• _SUPPLIED TEXT_:
Line charts show how measured data changes over time. Take for example this line chart, showing hourly temperature during one day for the town of Diest, Belgium.
Source: Maarten Lambrechts, CC BY SA 4.0
From the angles in the curve, you can more or less deduce where the data points lie on the chart.
Source: Maarten Lambrechts, CC BY SA 4.0
So lines connect the dots, and they show intermediate, interpolated values. We don’t know what the temperature was in between 2 hourly measurements, but we can assume that the temperature at any moment lies between the previous and the next measured temperature: temperature varies continuously. But almost never will a point on the line between data points correspond exactly to the real temperature: temperature does not change linearly.
A better representation of the temperature might be to use curved lines. A curved line will also almost never show the real temperature, but the curves reflect better how temperature changes.
Source: Maarten Lambrechts, CC BY SA 4.0
So on top of having a more aesthetically pleasing look, depending on the data you are showing, curved lines might represent better how values change in between data points.
Other kinds of data might benefit from yet another method of interpolating data in between data points. The chart below shows the evolution of the maximum price of a litre of gasoline, as set by the Belgian government, over the course of 1 year.

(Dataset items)
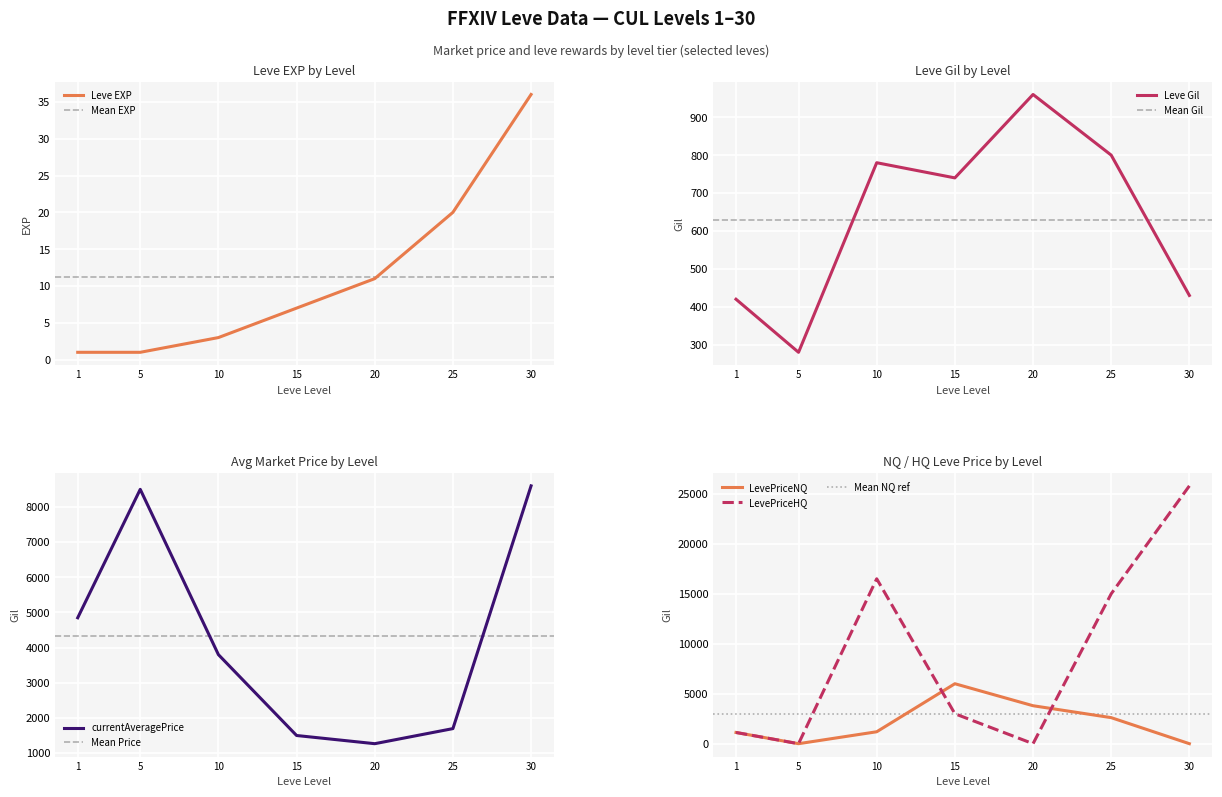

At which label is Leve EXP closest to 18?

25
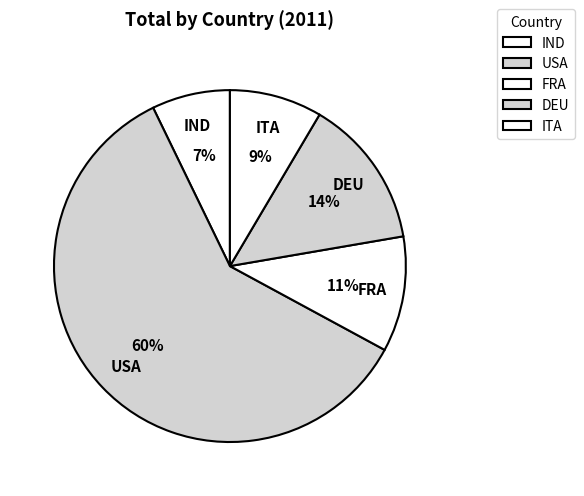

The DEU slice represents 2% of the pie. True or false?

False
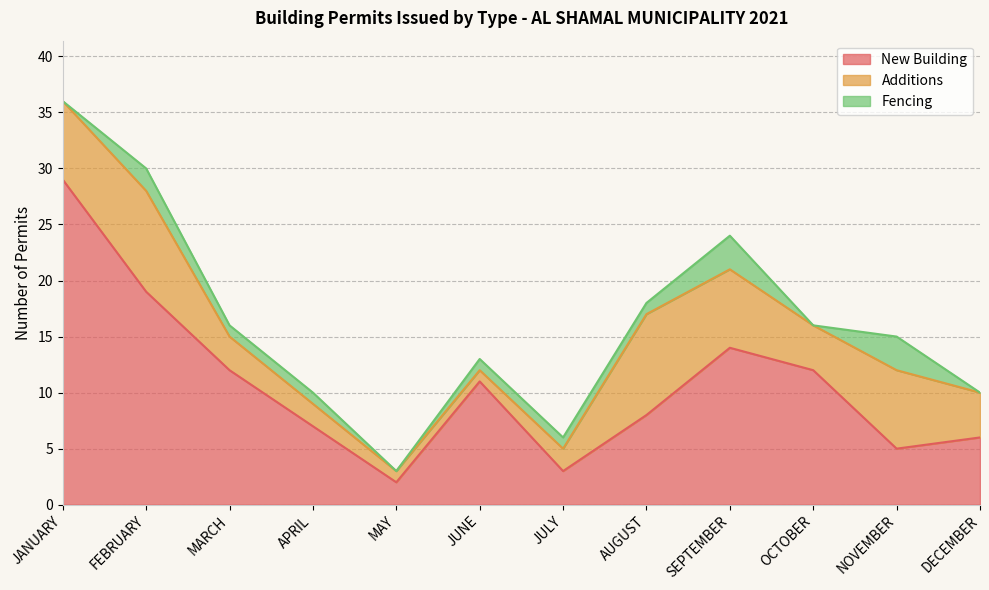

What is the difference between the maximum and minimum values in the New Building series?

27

• _WHAT IS REQUIRED_: Please answer from the text on line charts: which town's hourly temperature does the first example chart show? The material isn't needed here.

• _ANSWER AREA_: Diest, Belgium.